Nelson was inducted in August 1941, around his 27th birthday and also shortly after his marriage to Dorothy, the young lady he had been dating since high school.

"It didn't happen until Pearl Harbor, but we knew there was a war coming," Nelson said. "There was a song then about GIs with the line, 'I'll be back in a year.' It didn't turn out that way."

When the war started, he went through training and arrived in Europe a couple of days after D-Day as a member of the 43rd Reconnaissance Cavalry. He was assigned to Gen. George Patton's Third Army.

"On Oct. 22, there were seven of us trying to find a place to cross the Moselle River in France," he said. "The Germans came on us very fast ... like they knew we were coming."

Five of the seven Yanks were killed. Nelson, a major, and another officer he called Col. Cross were captured.

"We wound up in the POW camp in Szubin, Poland," he said. "Harold Van Avery was also in that camp. I knew he was there, but I never was able to find him for a conversation."

Van Avery was a Gophers backfield star for Bernie Bierman from 1937 through 1939.

"I escaped with four other guys [in April 1945], although it was more a case of just walking away," Nelson said.

Edor and his group spent the next three months making their way through Poland, into Russia and across the Black Sea.

"We spent a lot of time in boxcars and stowed away on boats," he said. "By then, we were trying to avoid the Russians more than the Germans.

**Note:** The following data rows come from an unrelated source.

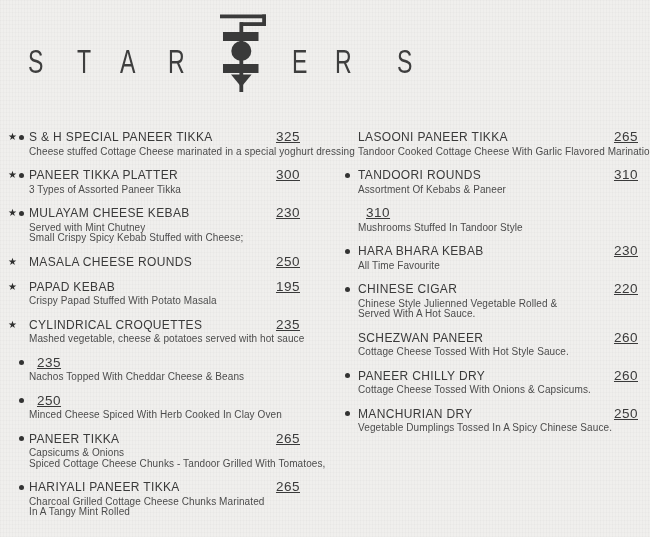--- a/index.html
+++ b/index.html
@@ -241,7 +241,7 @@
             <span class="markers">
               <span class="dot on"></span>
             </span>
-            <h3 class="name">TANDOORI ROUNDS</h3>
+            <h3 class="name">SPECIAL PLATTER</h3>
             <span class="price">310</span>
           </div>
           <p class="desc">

We wound up at Port Said in Egypt, then across the sea to a military camp in Naples."

That was the first time that Dorothy received confirmation that her husband had survived.

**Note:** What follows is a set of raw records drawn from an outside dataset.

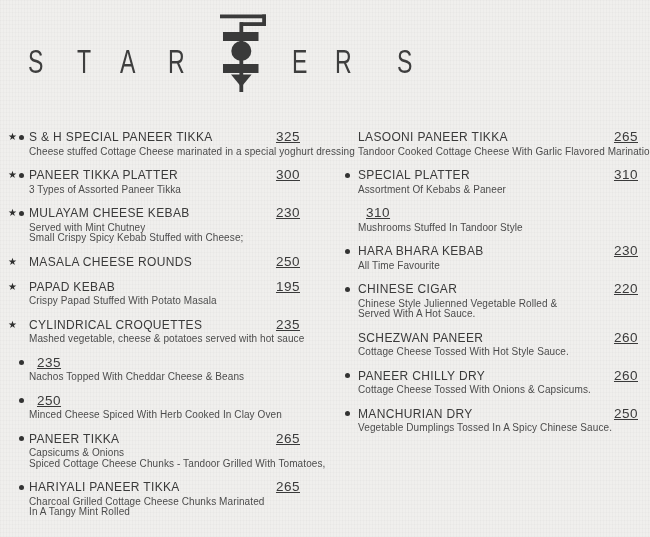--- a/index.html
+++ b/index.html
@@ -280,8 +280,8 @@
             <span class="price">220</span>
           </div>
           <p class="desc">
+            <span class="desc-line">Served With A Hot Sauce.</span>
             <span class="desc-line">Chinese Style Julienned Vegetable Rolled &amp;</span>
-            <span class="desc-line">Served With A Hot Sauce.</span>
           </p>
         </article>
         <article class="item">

Edor came home and found a job as an instructor and coach at Augsburg. The Nelsons bought a home in south Minneapolis in 1946, raised two boys and still live there.

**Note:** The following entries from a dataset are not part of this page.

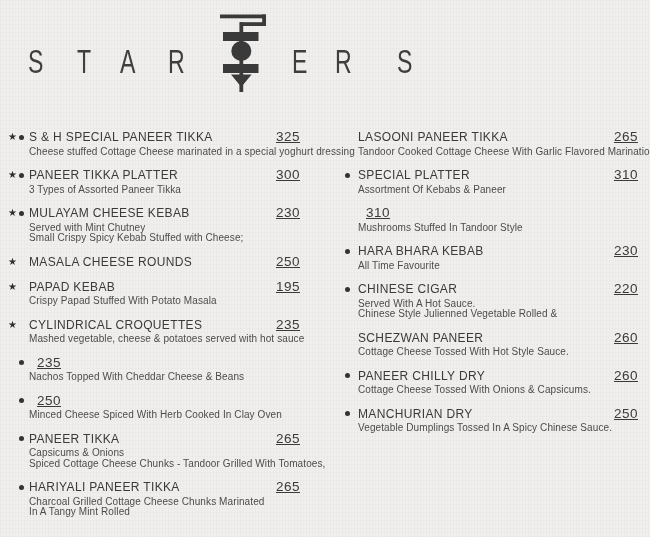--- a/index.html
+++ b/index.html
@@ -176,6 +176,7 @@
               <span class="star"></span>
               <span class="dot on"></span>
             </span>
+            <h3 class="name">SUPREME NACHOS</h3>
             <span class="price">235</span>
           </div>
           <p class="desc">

Last week, the Nelson family celebrated Dorothy's 93rd birthday, which fell on the same day as the 64th anniversary of Edor's capture.

"I don't celebrate that one," he said.

Nelson, 94, coached football for 23 seasons (1947-1969) and coached baseball for 34 seasons (1946-1979) at Augsburg. And that wasn't all:

He was the first coach of the Augsburg wrestling program from 1949 through 1963 -- a sport in which the Auggies still are a dominant force in NCAA Division III. And he brought back hockey as the coach in the winter of 1956-57.

The MIAC schedule was generally a struggle for the Auggies in the '50s and the '60s, and for good reason:

The competition included legendary coaches Lloyd Hollingsworth at Gustavus, Jake Christiansen at Concordia, Jim Malosky at Minnesota-Duluth and John Gagliardi at St. John's.

"Holly and I were very good friends," Nelson said. "I never did get close to John."

Edor permitted himself a small laugh and said: "I don't know if Gagliardi still does as much coaching, but he's still there. I remember when he came into the league [1953], there were a few of us coaches saying, 'We'll show that young whippersnapper.'"

Nelson was able to get to a couple of Augsburg home games earlier this fall -- at Edor Nelson Field. He's also connected to the MIAC by his grand-nephew, Jesse Nelson, the Concordia quarterback.

Frank Haege, the Augsburg coach, comes out of the Arena Football League. The Auggies are basically the MIAC version of Texas Tech -- throw, throw some more and see what happens.

"I started off coaching the single wing, then the split-T and then the wing-T," Nelson said. "We thought the wing-T was wide-open stuff.

"The way they play now ... I guess that spread offense is fine, if the weather's nice. I still think you need a running game this time of year in Minnesota."